● **Consigna A**
Copia el fragmento del texto sobre la política española que empieza en las palabras "Supongo que el" y termina después de "vienes al mundo.". Al copiarlo, sustituye "corazón" por "alma".
● **Consigna B**
Prosigue el texto sobre la política española a partir de su última oración.

Supongo que el artista valenciano, autor de la obra que se erigió en símbolo del espíritu conciliatorio de la transición, habrá asistido en sus últimos días, impotente y decepcionado, al resurgir de las dos Españas que han de helarte el corazón, españolito que vienes al mundo.

Entonces ocurrió que, con una temeridad y arrogancia absolutamente deleznables, el máximo dirigente socialista, aupado a una inesperada presidencia de gobierno después de que las urnas hablasen sobre una realidad en la que se amontonaban cerca de dos centenares de cadáveres y dos millares de heridos (mientras el aparato de propaganda de Ferraz acusaba a Aznar -no sin algo de razón- de tener las manos manchadas de sangre y el extinto y siniestro Pérez Rubalcaba clamaba: “No nos merecemos un gobierno que nos mienta”), desarrolló durante su primera legislatura un programa de total despilfarro en el gasto público; ignoró las claras señales de recesión económica que presagiaban el estallido de la burbuja inmobiliaria; auspició el secesionismo en Cataluña, cuyo nuevo estatuto estiraba al límite el equilibrio constitucional; estrechó lazos con el sector moderado de ETA; y, so pretexto de restituir la identidad y dignidad de tantos represaliados durante y después de la guerra civil, enterrados en cunetas y fosas comunes, promulgó la Ley de Memoria Histórica que, sin la debida dotación de recursos y medios, terminó siendo un fatuo ir a ninguna parte, que reabr viejas heridas, avivó antiguos rencores y socavó el perdón mutuo que hizo posible pasar de la dictadura a la democracia de manera pacífica.

La crisis que implosionó en 2008 mostró las debilidades (organizativas, estructurales, ideológicas) del proyecto zapaterista cuyo timonel ni siquiera fue capaz de completar la segunda legislatura: amenazado con el inminente (y humillante) rescate de la Unión Europea, el otrora presidente (devenido hoy en miserable testaferro e infame fantoche a sueldo del repulsivo régimen de Maduro) abandonó la nave antes del naufragio y le puso en bandeja al PP de Rajoy una mayoría absoluta que, a la postre, significó una dolorosa pérdida de tiempo y de dinero para un país que siempre resulta ser el peor enemigo de sí mismo.

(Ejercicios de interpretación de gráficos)
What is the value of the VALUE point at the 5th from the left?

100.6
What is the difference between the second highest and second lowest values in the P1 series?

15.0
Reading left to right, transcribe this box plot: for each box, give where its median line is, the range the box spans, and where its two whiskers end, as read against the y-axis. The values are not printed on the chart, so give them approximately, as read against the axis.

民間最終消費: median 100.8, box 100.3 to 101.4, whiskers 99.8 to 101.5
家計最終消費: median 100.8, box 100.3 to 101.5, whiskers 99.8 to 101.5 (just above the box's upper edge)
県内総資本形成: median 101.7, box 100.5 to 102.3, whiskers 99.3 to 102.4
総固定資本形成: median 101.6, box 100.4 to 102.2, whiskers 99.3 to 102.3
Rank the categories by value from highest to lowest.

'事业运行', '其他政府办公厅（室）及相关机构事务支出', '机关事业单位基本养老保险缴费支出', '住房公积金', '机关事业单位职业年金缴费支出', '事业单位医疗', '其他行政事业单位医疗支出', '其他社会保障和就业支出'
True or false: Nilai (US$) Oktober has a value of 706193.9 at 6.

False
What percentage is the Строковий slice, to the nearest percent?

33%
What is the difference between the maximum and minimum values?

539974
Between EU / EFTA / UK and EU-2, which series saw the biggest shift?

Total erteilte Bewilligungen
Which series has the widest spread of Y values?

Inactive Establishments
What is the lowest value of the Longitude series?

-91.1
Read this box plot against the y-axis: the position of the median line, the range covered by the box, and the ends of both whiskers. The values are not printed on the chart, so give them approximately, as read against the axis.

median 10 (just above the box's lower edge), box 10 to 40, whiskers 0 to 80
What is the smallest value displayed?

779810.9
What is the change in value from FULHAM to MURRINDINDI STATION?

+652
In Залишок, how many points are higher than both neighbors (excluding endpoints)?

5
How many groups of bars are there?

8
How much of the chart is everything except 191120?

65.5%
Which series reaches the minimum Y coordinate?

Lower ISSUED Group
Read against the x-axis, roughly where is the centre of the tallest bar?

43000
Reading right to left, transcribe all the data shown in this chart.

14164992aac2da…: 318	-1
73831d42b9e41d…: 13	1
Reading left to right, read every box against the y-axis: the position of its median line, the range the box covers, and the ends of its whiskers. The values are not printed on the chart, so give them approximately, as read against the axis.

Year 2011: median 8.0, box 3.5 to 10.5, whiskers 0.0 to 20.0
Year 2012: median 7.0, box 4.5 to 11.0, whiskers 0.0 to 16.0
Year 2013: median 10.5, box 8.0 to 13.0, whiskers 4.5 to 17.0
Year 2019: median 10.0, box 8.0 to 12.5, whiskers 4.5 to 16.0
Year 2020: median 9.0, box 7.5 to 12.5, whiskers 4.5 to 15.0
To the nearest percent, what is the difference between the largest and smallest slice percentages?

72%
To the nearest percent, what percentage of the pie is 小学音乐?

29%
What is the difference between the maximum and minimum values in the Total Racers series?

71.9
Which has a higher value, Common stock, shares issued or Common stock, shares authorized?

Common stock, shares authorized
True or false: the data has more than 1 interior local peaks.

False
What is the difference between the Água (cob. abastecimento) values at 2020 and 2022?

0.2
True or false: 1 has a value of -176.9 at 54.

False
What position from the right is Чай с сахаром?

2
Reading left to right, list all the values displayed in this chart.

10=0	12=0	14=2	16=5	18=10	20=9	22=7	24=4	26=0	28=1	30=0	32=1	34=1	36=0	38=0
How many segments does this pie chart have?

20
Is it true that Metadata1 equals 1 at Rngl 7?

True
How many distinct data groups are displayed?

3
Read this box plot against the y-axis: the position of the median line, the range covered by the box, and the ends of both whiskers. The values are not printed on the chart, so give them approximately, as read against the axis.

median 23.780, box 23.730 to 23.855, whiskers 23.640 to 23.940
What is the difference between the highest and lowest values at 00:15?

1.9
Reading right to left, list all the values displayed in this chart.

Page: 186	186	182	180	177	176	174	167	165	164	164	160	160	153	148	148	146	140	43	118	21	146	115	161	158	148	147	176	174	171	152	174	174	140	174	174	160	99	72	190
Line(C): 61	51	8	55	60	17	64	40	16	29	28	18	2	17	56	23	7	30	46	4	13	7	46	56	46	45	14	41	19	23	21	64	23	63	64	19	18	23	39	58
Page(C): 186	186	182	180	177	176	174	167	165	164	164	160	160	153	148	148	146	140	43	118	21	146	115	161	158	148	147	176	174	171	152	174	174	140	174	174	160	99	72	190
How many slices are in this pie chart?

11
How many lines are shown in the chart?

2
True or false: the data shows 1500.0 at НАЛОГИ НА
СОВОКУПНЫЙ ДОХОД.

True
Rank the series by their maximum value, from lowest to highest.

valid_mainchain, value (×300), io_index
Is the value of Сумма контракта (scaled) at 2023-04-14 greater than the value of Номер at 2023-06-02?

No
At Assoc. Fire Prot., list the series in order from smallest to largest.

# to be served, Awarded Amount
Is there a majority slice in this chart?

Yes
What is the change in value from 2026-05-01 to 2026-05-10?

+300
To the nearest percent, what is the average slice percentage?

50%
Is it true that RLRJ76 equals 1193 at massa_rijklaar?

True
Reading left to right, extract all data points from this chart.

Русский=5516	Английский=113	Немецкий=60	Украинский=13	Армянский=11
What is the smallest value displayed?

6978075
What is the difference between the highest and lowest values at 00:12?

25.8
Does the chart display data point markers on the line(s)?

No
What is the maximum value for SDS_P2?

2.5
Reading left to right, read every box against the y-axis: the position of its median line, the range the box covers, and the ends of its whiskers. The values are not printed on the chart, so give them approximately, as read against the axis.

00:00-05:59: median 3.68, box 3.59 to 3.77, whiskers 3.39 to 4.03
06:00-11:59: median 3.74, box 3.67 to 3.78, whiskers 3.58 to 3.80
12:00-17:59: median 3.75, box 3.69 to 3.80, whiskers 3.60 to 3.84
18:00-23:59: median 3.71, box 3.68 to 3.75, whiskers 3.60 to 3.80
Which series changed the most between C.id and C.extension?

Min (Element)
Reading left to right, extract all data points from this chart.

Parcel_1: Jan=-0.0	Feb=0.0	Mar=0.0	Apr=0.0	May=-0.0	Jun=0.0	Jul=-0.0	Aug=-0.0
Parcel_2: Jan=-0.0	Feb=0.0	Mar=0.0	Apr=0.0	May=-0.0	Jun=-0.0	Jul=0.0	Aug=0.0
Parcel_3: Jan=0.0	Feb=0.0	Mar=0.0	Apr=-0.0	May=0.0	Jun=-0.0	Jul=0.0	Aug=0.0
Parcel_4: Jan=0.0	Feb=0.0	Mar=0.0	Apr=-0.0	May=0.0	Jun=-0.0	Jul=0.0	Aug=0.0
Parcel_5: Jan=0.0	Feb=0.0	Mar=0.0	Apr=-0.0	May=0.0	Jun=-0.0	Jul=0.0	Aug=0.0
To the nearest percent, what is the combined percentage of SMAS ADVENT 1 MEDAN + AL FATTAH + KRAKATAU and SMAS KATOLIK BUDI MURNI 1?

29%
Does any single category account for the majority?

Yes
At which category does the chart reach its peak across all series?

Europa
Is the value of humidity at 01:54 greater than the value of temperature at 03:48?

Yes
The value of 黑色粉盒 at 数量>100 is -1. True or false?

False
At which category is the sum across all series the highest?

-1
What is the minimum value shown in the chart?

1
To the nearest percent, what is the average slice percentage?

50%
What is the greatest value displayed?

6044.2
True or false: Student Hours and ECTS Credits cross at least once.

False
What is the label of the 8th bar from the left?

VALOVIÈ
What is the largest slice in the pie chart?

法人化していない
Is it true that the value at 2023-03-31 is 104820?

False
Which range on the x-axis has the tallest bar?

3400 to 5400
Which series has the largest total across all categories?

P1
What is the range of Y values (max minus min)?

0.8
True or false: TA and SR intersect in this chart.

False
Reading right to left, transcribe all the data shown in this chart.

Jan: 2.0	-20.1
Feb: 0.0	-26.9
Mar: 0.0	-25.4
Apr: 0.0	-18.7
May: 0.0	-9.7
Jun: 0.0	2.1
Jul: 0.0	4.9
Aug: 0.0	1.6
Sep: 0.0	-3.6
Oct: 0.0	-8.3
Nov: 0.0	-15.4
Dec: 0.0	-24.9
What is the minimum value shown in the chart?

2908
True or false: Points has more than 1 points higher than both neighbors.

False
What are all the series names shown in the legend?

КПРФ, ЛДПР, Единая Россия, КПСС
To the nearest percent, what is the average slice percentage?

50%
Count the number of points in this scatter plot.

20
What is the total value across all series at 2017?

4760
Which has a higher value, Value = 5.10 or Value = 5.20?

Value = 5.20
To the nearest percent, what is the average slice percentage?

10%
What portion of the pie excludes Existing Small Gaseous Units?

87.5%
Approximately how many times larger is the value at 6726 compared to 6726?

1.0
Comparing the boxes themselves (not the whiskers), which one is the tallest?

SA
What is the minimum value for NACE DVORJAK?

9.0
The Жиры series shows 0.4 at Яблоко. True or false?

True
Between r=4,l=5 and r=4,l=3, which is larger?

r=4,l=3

● **Respuesta A**
Supongo que el artista valenciano, autor de la obra que se erigió en símbolo del espíritu conciliatorio de la transición, habrá asistido en sus últimos días, impotente y decepcionado, al resurgir de las dos Españas que han de helarte el alma, españolito que vienes al mundo.

● **Respuesta B**
La fórmula Rajoy, que consistió en inmovilizar el tejido productivo, recortar el sector público, abaratar el despido, congelar las pensiones y las nóminas de los funcionarios, invertir las ayudas europeas en salvar las cajas de ahorro y no afrontar ni una sola reforma en el ámbito institucional, financiero o educativo, sembró el descontento entre la ciudadanía con menor poder adquisitivo y entre la población universitaria, adoctrinada a lo largo de décadas en el rechazo al orden democrático, establecido en 1978, que una izquierda sectaria ha cuestionado, desde departamentos y rectorados, con afán revisionista primero y demoledor después, al objeto de imponer un discurso único, infalible, hegemónico y de abierta vocación totalitaria.

La terrorífica indiferencia y completa irresponsabilidad con la que el gobierno de Mariano Rajoy (cercado por sus propios errores y horrores e hipotecado por la pésima gestión de la crisis separatista en Cataluña) abandonó la Moncloa, por la puerta de atrás, hace ya dos interminables años, habría de situarnos en la indefensión más absoluta, en el caso de que se produjera el peor de los escenarios posibles, como así lo ha puesto de manifiesto la actual pandemia.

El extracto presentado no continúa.